*Exercise*
Can you rename "قلعه" to "دژ" throughout the entries and reproduce the text with nothing else altered? Don't include the pictures in your answer.

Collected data

□ □ □ □ □ □ □

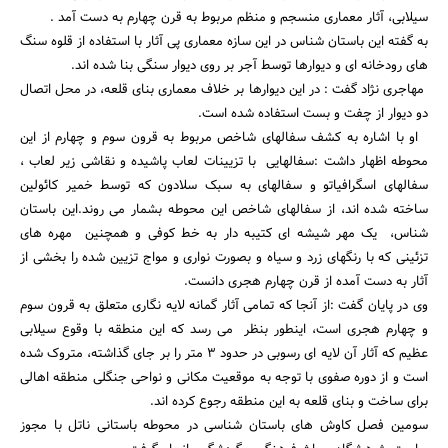
سیلابی، آثار معماری منسجم و منظم مربوط به قرن چهارم به دست آمد .
به گفته این باستان شناس در این سازه معماری پی آثار با استفاده از قلوه سنگ
های رودخانه ای و دیوارها توسط آجر بر روی دیوار سنگی بنا شده اند.
مهاجری نژاد گفت : در این دیوارها بر خلاف معماری بنای قلعه، در محل اتصال
دو دیوار از چفت و بست استفاده شده است.
او با اشاره به کشف سفالهای شاخص مربوط به قرون سوم و چهارم از این
محوطه اظهار داشت :سفالهایی با تزیینات لعاب پاشیده و نقاشی زیر لعاب ،
سفالهای اسگرافیاتو و سفالهای به سبک سلادون که توسط خمیر کائولین
ساخته شده اند، از سفالهای شاخص این محوطه بشمار می روند.این باستان
شناس، یک مهر شیشه ای کتیبه دار به خط کوفی و همچنین مهره های
تزئینی که با رنگهای زرد و سیاه و بصورت نواری و مواج تزیین شده را بخشی از
آثار به دست آمده از قرن چهارم هجری دانست.
وی در پایان گفت :از آنجا که تمامی آثار گمانه لایه نگاری متعلق به قرون سوم
و چهارم هجری است، اینطور بنظر می رسد که این منطقه با وقوع سیلابی
عظیم که آثار آن لایه ای رسوبی در حدود 3 متر را بر جای گذاشته، متروک شده
است و از دوره صفوی با توجه به موقعیت مکانی و نواحی جنگلی منطقه اهالی
برای ساخت و بنای قلعه به این منطقه رجوع کرده اند.
سومین فصل کاوش های باستان شناسی در محوطه باستانی ناتل با مجوز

□ □ □ □ □ □ □

*Response to the task*
سیلابی، آثار معماری منسجم و منظم مربوط به قرن چهارم به دست آمد .
به گفته این باستان شناس در این سازه معماری پی آثار با استفاده از قلوه سنگ
های رودخانه ای و دیوارها توسط آجر بر روی دیوار سنگی بنا شده اند.
مهاجری نژاد گفت : در این دیوارها بر خلاف معماری بنای دژ، در محل اتصال
دو دیوار از چفت و بست استفاده شده است.
او با اشاره به کشف سفالهای شاخص مربوط به قرون سوم و چهارم از این
محوطه اظهار داشت :سفالهایی با تزیینات لعاب پاشیده و نقاشی زیر لعاب ،
سفالهای اسگرافیاتو و سفالهای به سبک سلادون که توسط خمیر کائولین
ساخته شده اند، از سفالهای شاخص این محوطه بشمار می روند.این باستان
شناس، یک مهر شیشه ای کتیبه دار به خط کوفی و همچنین مهره های
تزئینی که با رنگهای زرد و سیاه و بصورت نواری و مواج تزیین شده را بخشی از
آثار به دست آمده از قرن چهارم هجری دانست.
وی در پایان گفت :از آنجا که تمامی آثار گمانه لایه نگاری متعلق به قرون سوم
و چهارم هجری است، اینطور بنظر می رسد که این منطقه با وقوع سیلابی
عظیم که آثار آن لایه ای رسوبی در حدود 3 متر را بر جای گذاشته، متروک شده
است و از دوره صفوی با توجه به موقعیت مکانی و نواحی جنگلی منطقه اهالی
برای ساخت و بنای دژ به این منطقه رجوع کرده اند.
سومین فصل کاوش های باستان شناسی در محوطه باستانی ناتل با مجوز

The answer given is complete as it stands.